Background: Visual electrophysiology is an objective visual function examination widely used in clinical work, which can objectively evaluate the function of the retina or optic nerve, and objectively reflect the corresponding changes of the disease according to the waveform change.In the visual electrophysiological examination, FVEP varies greatly among individuals, resulted in the different waveforms in different normal subjects. Moreover, most of the FVEP waves labeling were performed by the professional clinical technicians. Those labeling may has bias due to individual variation in subjects, incomplete clinical examination data, differences professional skills, personal habits and other factors. The labeling results can be very different, then disturb the clinical diagnosis.In the past, computer algorithms were mainly based on manually set rules for diagnosis, which was limited by the complex and volatile clinical conditions. This time, through the retrospective study of big data, artificial intelligence algorithm is used to maintain high generalization ability in complex situations and improve the accuracy of pre-screening.

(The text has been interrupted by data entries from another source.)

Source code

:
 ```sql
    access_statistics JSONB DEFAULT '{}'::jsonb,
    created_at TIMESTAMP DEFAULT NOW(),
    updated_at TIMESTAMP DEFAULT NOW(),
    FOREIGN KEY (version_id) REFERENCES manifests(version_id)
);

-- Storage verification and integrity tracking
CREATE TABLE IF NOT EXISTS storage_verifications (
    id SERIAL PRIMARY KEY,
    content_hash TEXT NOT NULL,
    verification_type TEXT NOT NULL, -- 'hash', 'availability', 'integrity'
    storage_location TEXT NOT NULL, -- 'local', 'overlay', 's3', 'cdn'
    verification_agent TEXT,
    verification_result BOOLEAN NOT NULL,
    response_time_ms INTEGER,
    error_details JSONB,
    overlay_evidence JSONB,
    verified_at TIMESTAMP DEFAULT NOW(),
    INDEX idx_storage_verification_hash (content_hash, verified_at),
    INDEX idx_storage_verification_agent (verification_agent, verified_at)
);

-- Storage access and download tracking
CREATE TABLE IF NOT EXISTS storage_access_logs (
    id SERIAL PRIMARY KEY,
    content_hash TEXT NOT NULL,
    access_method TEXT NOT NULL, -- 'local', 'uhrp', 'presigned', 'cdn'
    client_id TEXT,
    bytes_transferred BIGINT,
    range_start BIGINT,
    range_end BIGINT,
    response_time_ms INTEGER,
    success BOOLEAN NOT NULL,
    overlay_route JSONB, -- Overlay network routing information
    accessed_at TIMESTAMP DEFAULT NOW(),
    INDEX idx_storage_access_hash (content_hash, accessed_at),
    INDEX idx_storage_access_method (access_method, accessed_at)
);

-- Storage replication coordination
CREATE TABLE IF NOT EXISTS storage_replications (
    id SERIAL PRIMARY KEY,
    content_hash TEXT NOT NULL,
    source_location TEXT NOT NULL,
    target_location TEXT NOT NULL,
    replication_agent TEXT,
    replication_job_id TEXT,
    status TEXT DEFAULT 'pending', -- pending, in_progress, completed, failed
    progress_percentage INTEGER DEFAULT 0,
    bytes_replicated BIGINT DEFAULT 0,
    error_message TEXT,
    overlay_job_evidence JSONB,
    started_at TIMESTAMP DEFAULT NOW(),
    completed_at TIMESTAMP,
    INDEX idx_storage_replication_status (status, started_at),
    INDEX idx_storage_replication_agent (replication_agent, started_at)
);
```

Methods: A novel multi-input neural network based on convolution and confidence branching (MCAC-Net) for RP recognition and out-of-distribution detection is proposed. The MCAC-Net with global and local feature extraction is designed for the FVEP signal that has different information locally and globally, and a confidence branch is added for out-of-distribution sample detection. For the proposed manual features, a new input layer is added.
Results: The model is verified by the clinically collected FVEP dataset, and an accuracy of 90.7% is achieved in the classification task and 93.3% in the out-of-distribution detection task.
Conclusion: We built a deep learning-based FVEP classification algorithm that promises to be an excellent tool for screen of RP diseases by using FVEP signals.